> [Exercise requirements]: Pick up the essay about the grandfather's 1936 radio inspector identity card at the point where it stops, and keep writing it.

[Opening Provided text section]

The black-leather-lined plasticized bilingual identity card wacked my arm as it fell from the shelf. Until then, I had never really noticed the card among the many items my grandmother left me.
Luckily, its heavy construction protected the words on the card, which remain as legible as they were when my grandfather received it on January 4, 1936.

The Canadian federal “Department of Marine” issued the card to give my grandfather credibility as a radio inspector. It says:
“The bearer G. Arial is hereby authorized to issue and inspect private radio receiving licences in Edmonton East. He is further authorized to require the production of private radio receiving licences for inspection.”
Turns out that this little artifact hints at a short-lived controversy in Canadian history. The card expired on March 31, 1937, but it would be defunct before then.
The Department of Marine seems like an odd overseer of radio licences until you realize that early broadcasting began in the 1890s when Morse Code was used to enable ship-to-ship and ship-to-shore communication. The idea of a public broadcaster begin in May, 1907, when the Marconi station in Camperdown, Nova Scotia began broadcasting regular time signals to the public.
The “wireless telegraphy” industry continued to develop with private individuals investing in ham radios with no regulation. By June 1913, the federal government decided to regulate the industry to protect military communication.

[Closing Provided text section]
[Opening Exercise data section]

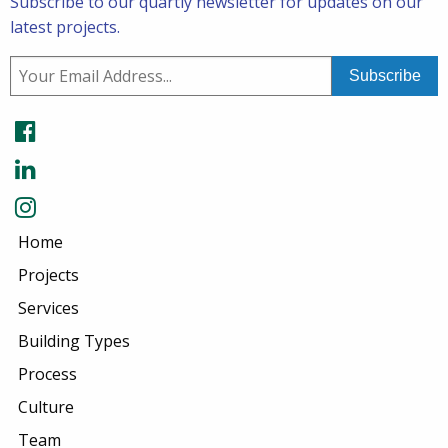
Subscribe to our quartly newsletter for updates on our
latest projects.
Home
Projects
Services
Building Types
Process
Culture
Team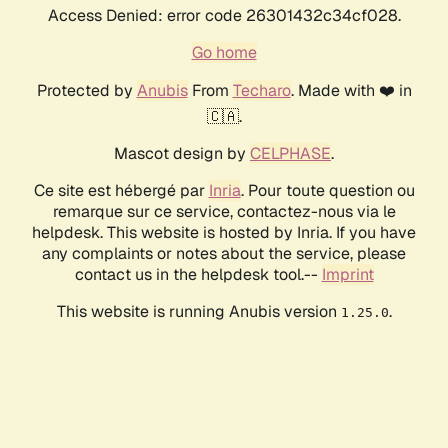
Access Denied: error code 26301432c34cf028.
Go home
Protected by
Anubis
From
Techaro
. Made with ❤️ in
🇨🇦.
Mascot design by
CELPHASE
.
Ce site est hébergé par
Inria
. Pour toute question ou
remarque sur ce service, contactez-nous via le
helpdesk. This website is hosted by Inria. If you have
any complaints or notes about the service, please
contact us in the helpdesk tool.--
Imprint
This website is running Anubis version
.
1.25.0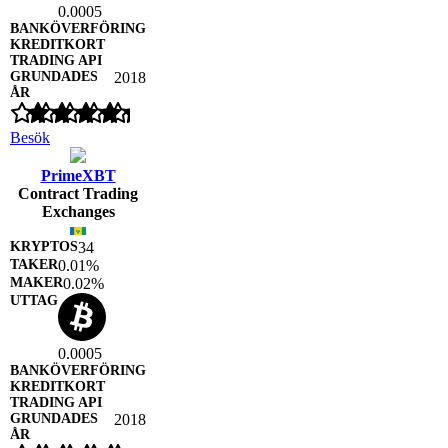
0.0005
2018
Besök
PrimeXBT
Contract Trading
Exchanges
34
0.01%
0.02%
0.0005
2018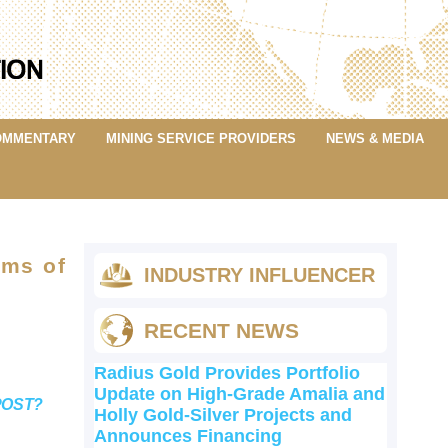
OMMENTARY
MINING SERVICE PROVIDERS
NEWS & MEDIA
rms of
INDUSTRY INFLUENCER
RECENT NEWS
Radius Gold Provides Portfolio
Update on High-Grade Amalia and
POST?
Holly Gold-Silver Projects and
Announces Financing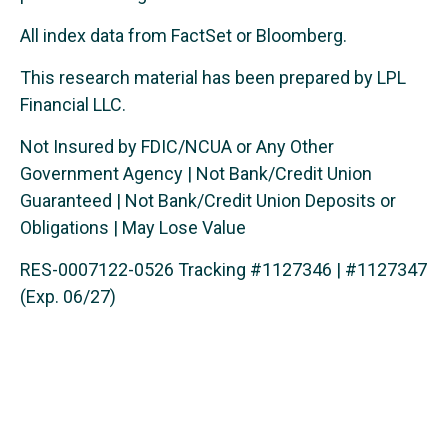
All index data from FactSet or Bloomberg.
This research material has been prepared by LPL
Financial LLC.
Not Insured by FDIC/NCUA or Any Other
Government Agency | Not Bank/Credit Union
Guaranteed | Not Bank/Credit Union Deposits or
Obligations | May Lose Value
RES-0007122-0526 Tracking #1127346 | #1127347
(Exp. 06/27)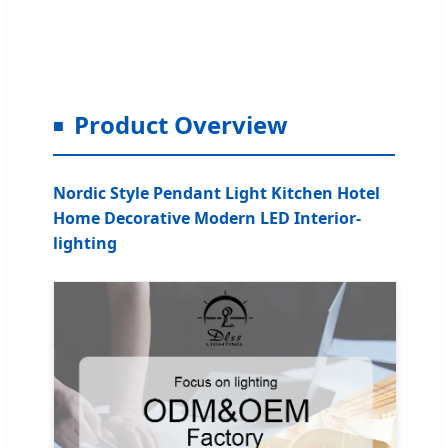
Product Overview
Nordic Style Pendant Light Kitchen Hotel
Home Decorative Modern LED Interior-
lighting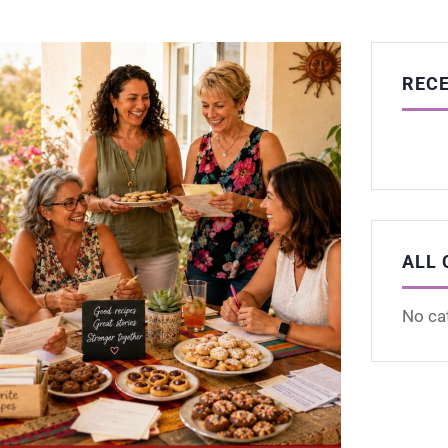
REC
ALL 
No ca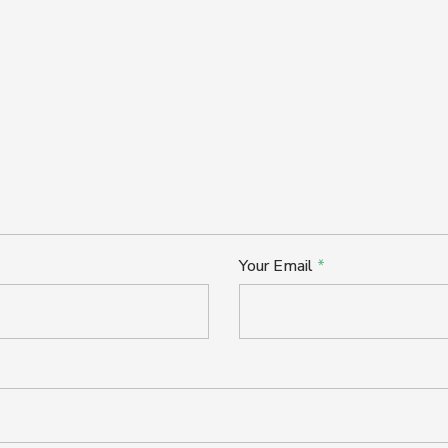
Your Email
*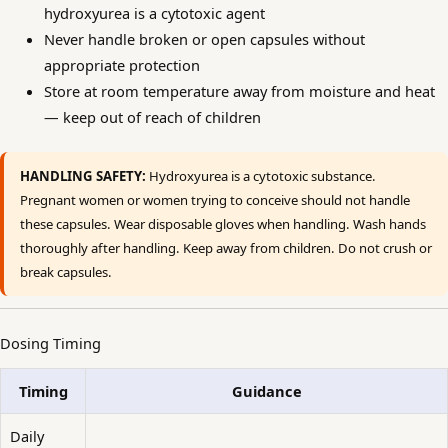
hydroxyurea is a cytotoxic agent
Never handle broken or open capsules without
appropriate protection
Store at room temperature away from moisture and heat
— keep out of reach of children
HANDLING SAFETY:
Hydroxyurea is a cytotoxic substance.
Pregnant women or women trying to conceive should not handle
these capsules. Wear disposable gloves when handling. Wash hands
thoroughly after handling. Keep away from children. Do not crush or
break capsules.
Dosing Timing
Timing
Guidance
Daily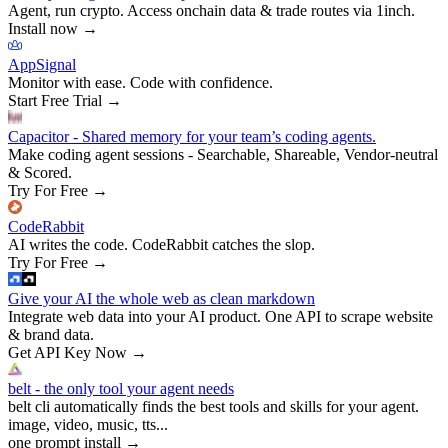
Agent, run crypto. Access onchain data & trade routes via 1inch.
Install now
→
AppSignal
Monitor with ease. Code with confidence.
Start Free Trial
→
Capacitor - Shared memory for your team’s coding agents.
Make coding agent sessions - Searchable, Shareable, Vendor-neutral
& Scored.
Try For Free
→
CodeRabbit
AI writes the code. CodeRabbit catches the slop.
Try For Free
→
Give your AI the whole web as clean markdown
Integrate web data into your AI product. One API to scrape website
& brand data.
Get API Key Now
→
belt - the only tool your agent needs
belt cli automatically finds the best tools and skills for your agent.
image, video, music, tts...
one prompt install
→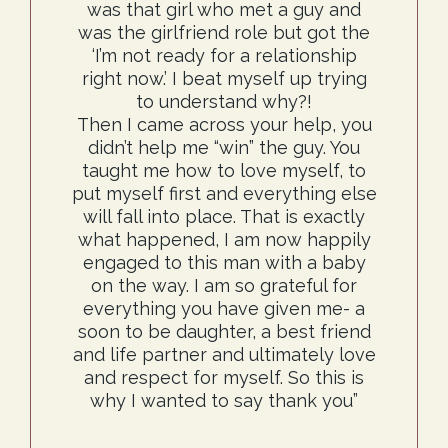
was that girl who met a guy and
was the girlfriend role but got the
‘I’m not ready for a relationship
right now.’ I beat myself up trying
to understand why?!
Then I came across your help, you
didn’t help me “win” the guy. You
taught me how to love myself, to
put myself first and everything else
will fall into place. That is exactly
what happened, I am now happily
engaged to this man with a baby
on the way. I am so grateful for
everything you have given me- a
soon to be daughter, a best friend
and life partner and ultimately love
and respect for myself. So this is
why I wanted to say thank you”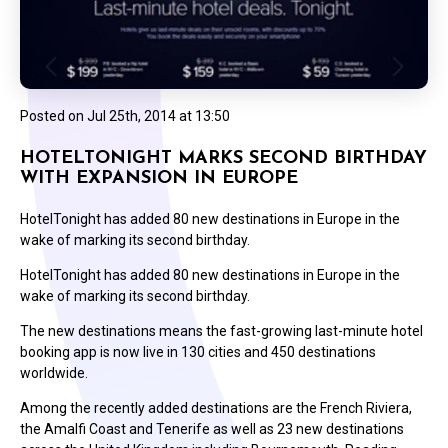
Posted on
Jul 25th, 2014 at 13:50
HOTELTONIGHT MARKS SECOND BIRTHDAY
WITH EXPANSION IN EUROPE
HotelTonight has added 80 new destinations in Europe in the
wake of marking its second birthday.
HotelTonight has added 80 new destinations in Europe in the
wake of marking its second birthday.
The new destinations means the fast-growing last-minute hotel
booking app is now live in 130 cities and 450 destinations
worldwide.
Among the recently added destinations are the French Riviera,
the Amalfi Coast and Tenerife as well as 23 new destinations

[Closing Exercise data section]

> [Result of this task]:
When World War I began in August 1914, private licenses were banned altogether. Only the Marconi Wireless Telegraph Company of Canada, Ltd. kept operating during the war years, in part because it became a research arm of the military.i
After the war, the private industry blossomed, particularly in Western Canada. Many of the new broadcasters came from multiple religious communities, a situation the federal government tried to prevent by setting up a public broadcasting system through the Radio Broadcasting Act of 1932.
That act led to the establishment of a licensing commission called the Canadian Radio Broadcasting Commission under the leadership of Hector Charlesworth. Charlesworth’s group censored many religious groups and political groups, but none more than the Jehovah’s Witnesses.
Norman James Fennema described the controversy in his 2003 dissertation, Remote Control.
…in Canada we find a situation in which the original impetus for regulating radio broadcasting began with the specific aim of putting a rein on religious broadcasting. Originally directed at the radio activities of the Watchtower Bible and Tract Society, this expanded in the early 1930’s into a policy against the licensing of religious broadcasters, a policy initially justified on the basis of the scarcity of the broadcasting spectrum, but that survived the expansion of the system.ii
By 1935, Clarence Decateur Howe became both the Minister of Railways and Canals and the Minister of Marine,iii the ministry under which my grandfather’s job was created.
Howe favoured private broadcasting, and encouraged new private entities to flourish.
Prime Minister Mackenzie King preferred a public broadcast system however. In February, 1936, the Canadian Broadcasting Corporation (CBC) came into being, and my grandfather’s job ended.
Sources
i https://en.wikipedia.org/wiki/History_of_broadcasting_in_Canada, accessed May 26, 2020.
ii Fennema, Norman James. REMOTE CONTROL: A History of the Regulation of Religion in the Canadian Public Square, PhD thesis, 2003, https://dspace.library.uvic.ca/bitstream/handle/1828/10314/Fennema_Norman James_PhD_2003.pdf?sequence=1&isAllowed=y.
iii https://en.wikipedia.org/wiki/Minister_of_Transport_(Canada), accessed May 26, 2020.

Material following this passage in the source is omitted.